• **Source text**:

● ● ● ● ● ● ●

Whether the discovery rule applies to the plaintiffs' contract claims raises questions of fact and law that cannot be decided on the present motion to dismiss. The Court therefore DENIES the motion WITHOUT PREJUDICE. 2. The Statute of Limitations for a Fraud Claim
The parties agree that, under W. Va. Code § 55-2-12, a two-year statute of limitations governs fraud claims. They also agree that the discovery rule applies to these claims. The two-year limitation period for filing the present fraud claims thus would not have been triggered until the plaintiffs either knew or should have known of their claims. See Stemple, 184 W. Va. at 320.

● ● ● ● ● ● ●

• **Data listing**:

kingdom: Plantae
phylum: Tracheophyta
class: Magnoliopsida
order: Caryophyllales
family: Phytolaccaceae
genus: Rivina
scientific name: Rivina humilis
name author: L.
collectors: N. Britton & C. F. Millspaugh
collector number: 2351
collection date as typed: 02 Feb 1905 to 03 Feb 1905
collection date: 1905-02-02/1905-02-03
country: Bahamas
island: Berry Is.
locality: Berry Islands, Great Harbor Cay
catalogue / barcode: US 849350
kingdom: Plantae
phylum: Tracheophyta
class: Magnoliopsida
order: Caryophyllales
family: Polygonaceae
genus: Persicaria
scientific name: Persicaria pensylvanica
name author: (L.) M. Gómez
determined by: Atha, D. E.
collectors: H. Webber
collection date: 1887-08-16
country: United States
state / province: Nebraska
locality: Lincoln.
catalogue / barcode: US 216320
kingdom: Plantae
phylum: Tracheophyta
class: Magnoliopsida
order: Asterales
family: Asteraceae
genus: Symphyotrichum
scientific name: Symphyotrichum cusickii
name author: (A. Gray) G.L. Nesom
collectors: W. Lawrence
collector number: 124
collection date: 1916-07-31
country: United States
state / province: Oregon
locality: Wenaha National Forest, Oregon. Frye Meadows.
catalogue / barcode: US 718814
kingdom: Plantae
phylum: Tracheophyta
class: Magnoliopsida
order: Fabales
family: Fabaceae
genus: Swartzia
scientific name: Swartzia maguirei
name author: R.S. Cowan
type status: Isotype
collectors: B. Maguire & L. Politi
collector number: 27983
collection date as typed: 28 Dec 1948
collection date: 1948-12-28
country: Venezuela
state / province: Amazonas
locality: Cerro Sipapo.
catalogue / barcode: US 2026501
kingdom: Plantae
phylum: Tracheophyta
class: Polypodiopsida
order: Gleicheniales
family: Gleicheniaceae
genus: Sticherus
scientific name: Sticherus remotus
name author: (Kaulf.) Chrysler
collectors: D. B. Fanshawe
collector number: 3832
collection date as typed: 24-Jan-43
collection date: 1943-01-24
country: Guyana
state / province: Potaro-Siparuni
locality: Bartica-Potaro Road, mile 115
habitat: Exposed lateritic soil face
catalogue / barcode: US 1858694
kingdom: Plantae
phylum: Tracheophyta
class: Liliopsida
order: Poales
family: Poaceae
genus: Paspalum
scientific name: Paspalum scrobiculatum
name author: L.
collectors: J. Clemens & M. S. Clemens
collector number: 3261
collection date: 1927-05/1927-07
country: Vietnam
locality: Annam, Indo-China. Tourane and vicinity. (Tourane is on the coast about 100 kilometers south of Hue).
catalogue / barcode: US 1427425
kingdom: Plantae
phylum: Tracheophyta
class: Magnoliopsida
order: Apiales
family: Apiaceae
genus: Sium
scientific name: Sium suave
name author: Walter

● ● ● ● ● ● ●

• **Things to do**:
(1) According to the court excerpt, what statute of limitations applies to fraud claims under W. Va. Code § 55-2-12?
(2) Please copy the court excerpt word for word, starting at "Whether the discovery" and ending at "Va. at 320.".

• **Answers given**:
(1) A two-year statute of limitations.

(2)
Whether the discovery rule applies to the plaintiffs' contract claims raises questions of fact and law that cannot be decided on the present motion to dismiss. The Court therefore DENIES the motion WITHOUT PREJUDICE. 2. The Statute of Limitations for a Fraud Claim
The parties agree that, under W. Va. Code § 55-2-12, a two-year statute of limitations governs fraud claims. They also agree that the discovery rule applies to these claims. The two-year limitation period for filing the present fraud claims thus would not have been triggered until the plaintiffs either knew or should have known of their claims. See Stemple, 184 W. Va. at 320.